Eşlerin evliliği sürdürebilmesi amacıyla ekonomik olarak sorumluluğu Türk Medeni Kanunu’n 185. Maddesinin 3.fıkrasında yer alan sadakat yükümlülüğü içerisinde değerlendirilmelidir. Eşlerin sadakati ekonomik sadakati de kapsayacak şekilde anlaşılmalıdır.  Nitekim TMK madde 197’de ekonomik güvenlik tehlikeye düştüğü takdirde ayrı yaşama hakkı eşe tanınmıştır. İlgili düzenleme şu şekildedir

III. Birlikte yaşamaya ara verilmesi

Madde 197 – Eşlerden biri, ortak hayat sebebiyle kişiliği, ekonomik güvenliği veya ailenin huzuru ciddî biçimde tehlikeye düştüğü sürece ayrı yaşama hakkına sahiptir.

Bu sebeple ekonomik sadakate aykırı davranışlar eşlerin sadakat yükümlülüğüne aykırı bir davranış oluşturduğu için boşanma sebebini oluşturmaktadır. Ekonomik sadakatsizliğe evliliğin görevlerini yerine getirmemek, bağımsız ortak konutu sağlamamak, evin ihtiyaçlarını karşılamamak, aşırı ve gereksiz borçlandırıcı davranışlarda bulunmak, ekonomik yönden baskı uygulamak örnek verilir. Yine Yargıtay kararlarına konu olan ekonomik özgürlüğe müdahalede bulunmak, aile birliğini ekonomik yönden sarsacak şekilde borçlanmak, eşin ekonomik özgürlüğünü sağlamasına engel olmak, eşin çalışmasına engel olmak, aşırı cimri ve tutumlu davranmak ekonomik sadakatsizliğe aykırı davranışlar olarak örnek verilir.

Çekişmeli Boşanma Davası Görevli ve Yetkili Mahkeme Neresidir?

Kendi Oturduğum Yerde Boşanma Davası Açabilir Miyim?

Çekişmeli boşanma davası aile hukukundan doğan davalardan bir tanesidir. Bu sebeple çekişmeli boşanma davalarında görevli mahkeme aile mahkemeleridir. Yetkili mahkeme Türk Medeni Kanunu’n 168. Maddesinde seçimlik olarak düzenlenmiştir. Düzenlemeye göre çekişmeli boşanma davasında yetkili mahkeme eşlerden birinin yerleşim yeri veya davadan önce son defa altı aydan beri birlikte oturdukları yer mahkemesidir. Hukuk Usulü Muhakemeleri Kanununda düzenlenen yetki kurallarından ayrık olarak, -eşlerin farklı yerleşim yerlerinde yaşaması durumunda – davacı kendi ikametgâhının bulunduğu yerleşim yeri mahkemesinde boşanma davası açabilecektir.  
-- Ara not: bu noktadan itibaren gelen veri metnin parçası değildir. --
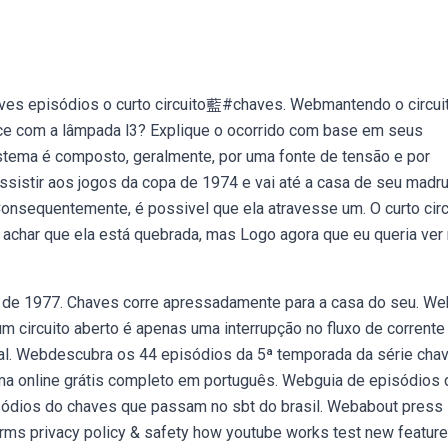
ves episódios o curto circuito藍#chaves. Webmantendo o circui
ece com a lâmpada l3? Explique o ocorrido com base em seus
istema é composto, geralmente, por uma fonte de tensão e por
ssistir aos jogos da copa de 1974 e vai até a casa de seu madru
Consequentemente, é possivel que ela atravesse um. O curto circ
r achar que ela está quebrada, mas Logo agora que eu queria ve
ves de 1977. Chaves corre apressadamente para a casa do seu. W
m circuito aberto é apenas uma interrupção no fluxo de corrente
nal. Webdescubra os 44 episódios da 5ª temporada da série cha
ma online grátis completo em português. Webguia de episódios 
pisódios do chaves que passam no sbt do brasil. Webabout press
erms privacy policy & safety how youtube works test new feature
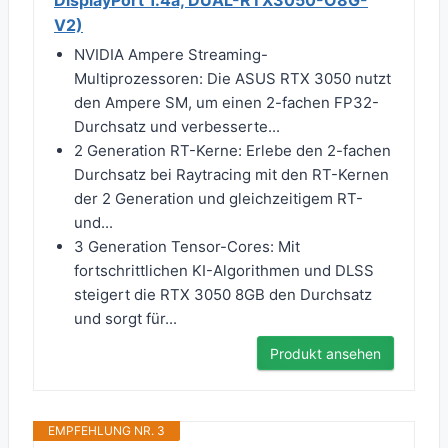
DisplayPort 1.4a, DUAL-RTX3050-O8G-
V2)
NVIDIA Ampere Streaming-
Multiprozessoren: Die ASUS RTX 3050 nutzt
den Ampere SM, um einen 2-fachen FP32-
Durchsatz und verbesserte...
2 Generation RT-Kerne: Erlebe den 2-fachen
Durchsatz bei Raytracing mit den RT-Kernen
der 2 Generation und gleichzeitigem RT-
und...
3 Generation Tensor-Cores: Mit
fortschrittlichen KI-Algorithmen und DLSS
steigert die RTX 3050 8GB den Durchsatz
und sorgt für...
Produkt ansehen
EMPFEHLUNG NR. 3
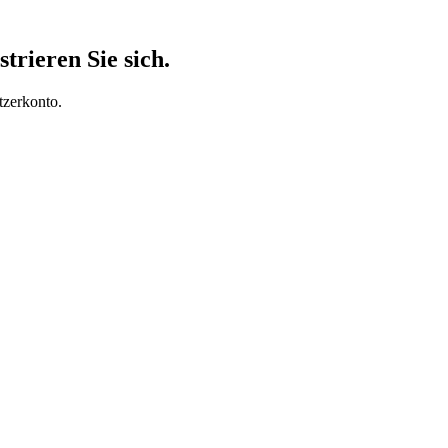
trieren Sie sich.
tzerkonto.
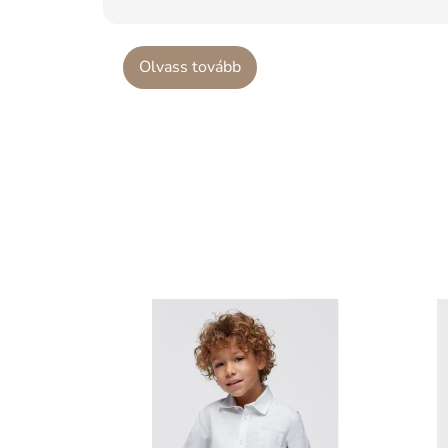
Olvass tovább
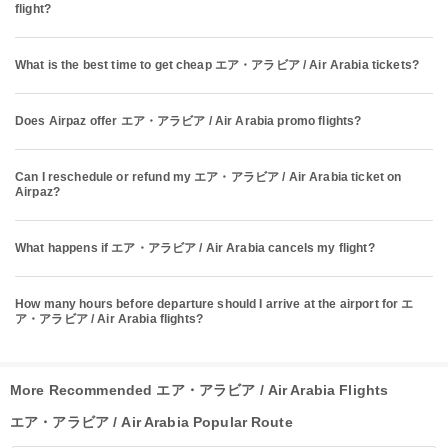
flight?
What is the best time to get cheap エア・アラビア / Air Arabia tickets?
Does Airpaz offer エア・アラビア / Air Arabia promo flights?
Can I reschedule or refund my エア・アラビア / Air Arabia ticket on
Airpaz?
What happens if エア・アラビア / Air Arabia cancels my flight?
How many hours before departure should I arrive at the airport for エ
ア・アラビア / Air Arabia flights?
More Recommended エア・アラビア / Air Arabia Flights
エア・アラビア / Air Arabia Popular Route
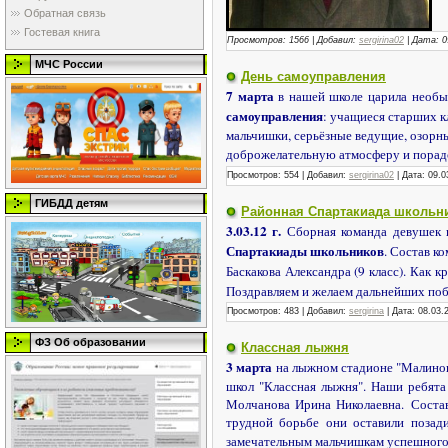
Обратная связь
Гостевая книга
Просмотров:
1566
|
Добавил:
sergirina02
|
Дата:
0
МЧС России
День самоуправления
7 марта
в нашей школе царила необы
самоуправления
: учащиеся старших к
мальчишки, серьёзные ведущие, озорны
доброжелательную атмосферу и порад
Просмотров:
554
|
Добавил:
sergirina02
|
Дата:
09.0
ГИБДД детям
Районная Спартакиада школьн
3.03.12 г.
Сборная команда девушек 
Спартакиады школьников
. Состав к
Баскакова Александра (9 класс). Как 
Поздравляем и желаем дальнейших по
Просмотров:
483
|
Добавил:
sergirina
|
Дата:
08.03.
ФЗ Об образовании
Классная лыжня
3 марта
на лыжном стадионе "Малинов
школ "Классная лыжня". Наши ребята
Молчанова Ирина Николаевна.
Соста
трудной борьбе они оставили позад
замечательным мальчишкам успешного 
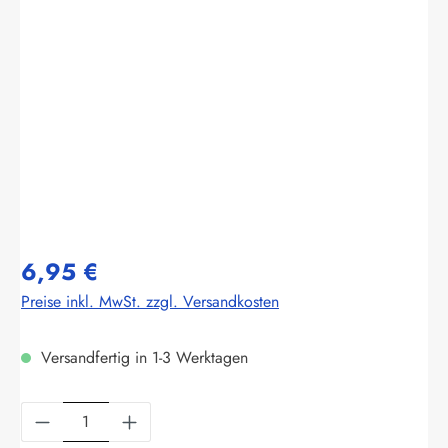
Bildergalerie überspringen
6,95 €
Preise inkl. MwSt. zzgl. Versandkosten
Versandfertig in 1-3 Werktagen
Produkt Anzahl: Gib den gewünschten Wert ein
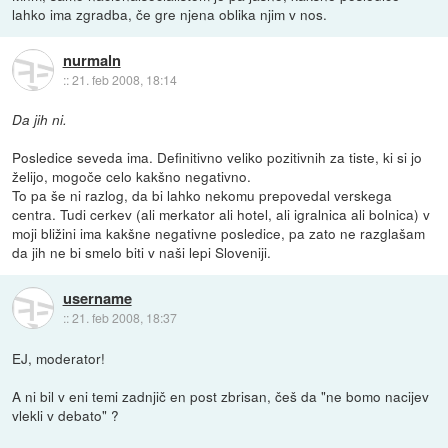
lahko ima zgradba, če gre njena oblika njim v nos.
nurmaln
::
21. feb 2008, 18:14
Da jih ni.
Posledice seveda ima. Definitivno veliko pozitivnih za tiste, ki si jo
želijo, mogoče celo kakšno negativno.
To pa še ni razlog, da bi lahko nekomu prepovedal verskega
centra. Tudi cerkev (ali merkator ali hotel, ali igralnica ali bolnica) v
moji bližini ima kakšne negativne posledice, pa zato ne razglašam
da jih ne bi smelo biti v naši lepi Sloveniji.
username
::
21. feb 2008, 18:37
EJ, moderator!
A ni bil v eni temi zadnjič en post zbrisan, češ da "ne bomo nacijev
vlekli v debato" ?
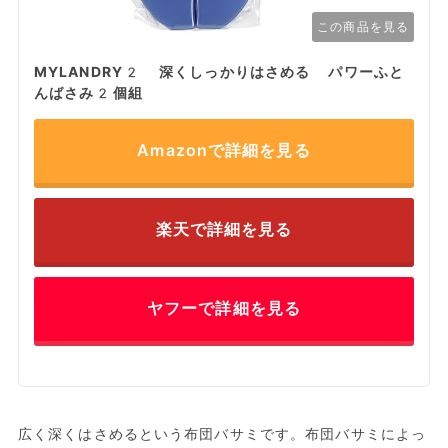
この商品を見る
MYLANDRY2 深くしっかりはさめる パワーふと
んばさみ2個組
Amazonで詳細を見る
楽天で詳細を見る
ヤフーで詳細を見る
広く深くはさめるという布団バサミです。布団バサミによっ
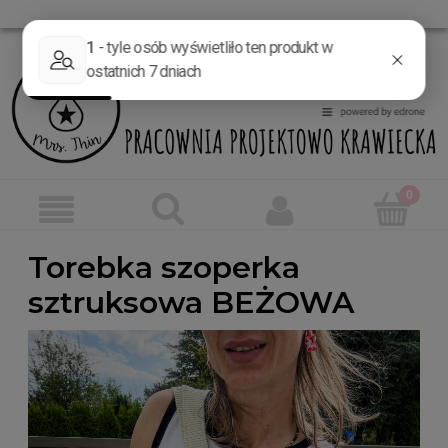
Torebka szoperka
sztruksowa BEŻOWA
Çekişmeli Boşanma Davası Ne Kadar Sürer?

Çekişmeli boşanma davası anlaşmalı boşanma davasına göre daha yavaş sonuçlanmaktadır. Boşanma davasının süresi davanın açılması, duruşma gününün verilmesi, , tanıkların sayısına, tanıkların mahkeme ile aynı ilde oturup oturmadıklarına, eşler arasındaki çekişmeye konu olan olayların niteliğine, kararın taraflara tebliğine bağlı olarak değişiklik göstermektedir. Çekişmeli boşanma davası mahkemelerin iş yüküne bağlı olarak istinaf ve temyiz sürelerini de göz önünde bulundurduğumuzda ortalama 4 yıl ile 5 yıl arasında sonuçlanmaktadır.